Blessed are the Poor?
"Give justice to the poor and the orphan; uphold the rights of the oppressed and the destitute." - Psalm 82:3
I always find it jarring that Jesus proclaims in his famous sermon, "Blessed are the poor." He doesn't say, "Blessed are those that give to the poor," but simply "Blessed are the poor." For those of us who think we have it all in this life, Jesus reminds us that we often lack what those with the least have innately. In this upside down, or rather right side up Kingdom that Jesus establishes, the rules are different. Humility is more valuable and lasting than pride or arrogance. Vulnerability is more valuable than masquerading as something you're not.
The destitute and downtrodden catch a glimpse of this new Kingdom and this new way of life, way before the respectable, the religious, or the political figures of Jesus' time. Respectable people often compromise principles in order to retain power. And they do this because they think that's where life, that is truly life, is found. I remember the look on Elijah's birth mom's face the first time we met her. I remember my wife's first raw and somehow perfect words. My wife, Camille, said, "I'm so nervous, I think I'm about to throw up." The presence of God was as real in that meeting space in the Department of Social Services as I've ever experienced. Everyone realized the gravity of the situation.

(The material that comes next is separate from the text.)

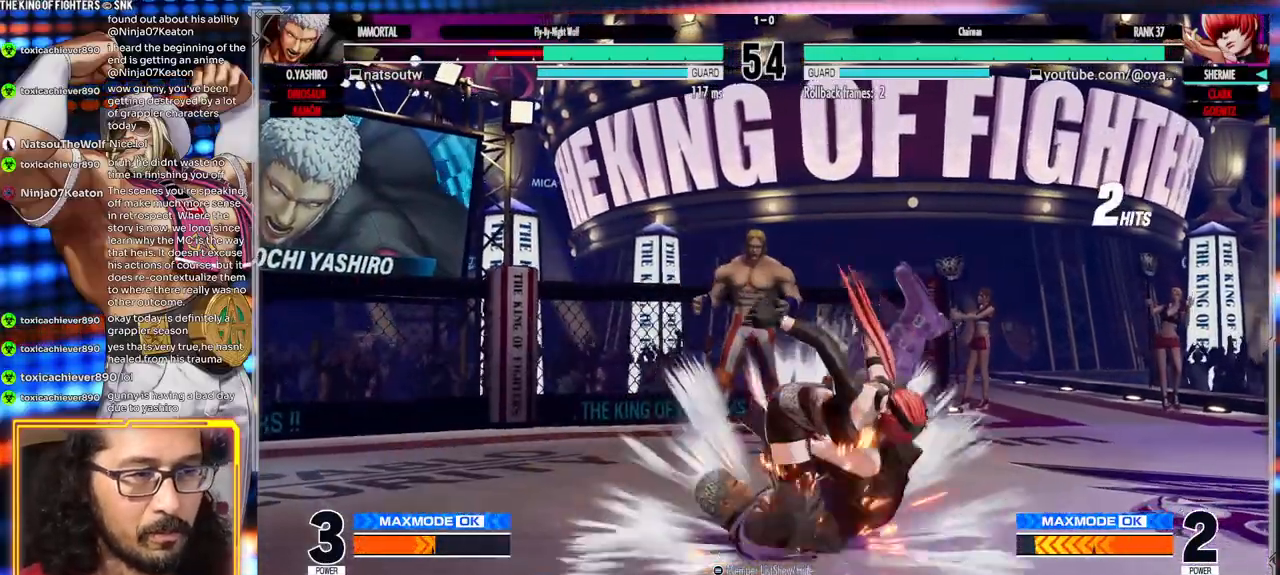
{"dt_ms": 500, "buttons": ["R2"], "left_stick": "center"}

A young "poor" pregnant woman sat with us and decided to entrust us with her most valued treasure. She entrusted us with a son who was still growing in her womb. In an act of selfless surrender, Elijah's birth mom chose to give us the privilege of adopting our youngest son.
In our culture, poverty correlates to a lack of power and wealth. But in the Kingdom of God, poverty is directly correlated to the inability to love. Elijah's birth mom, we found was not really poor at all. In an act of great love, she showed us the beauty of true riches. She loved her birth son enough to make a very difficult decision, and we have tried to emulate her love in the way that we live.
So I'm curious, what lessons of love have you been taught by those whom the world often overlooks?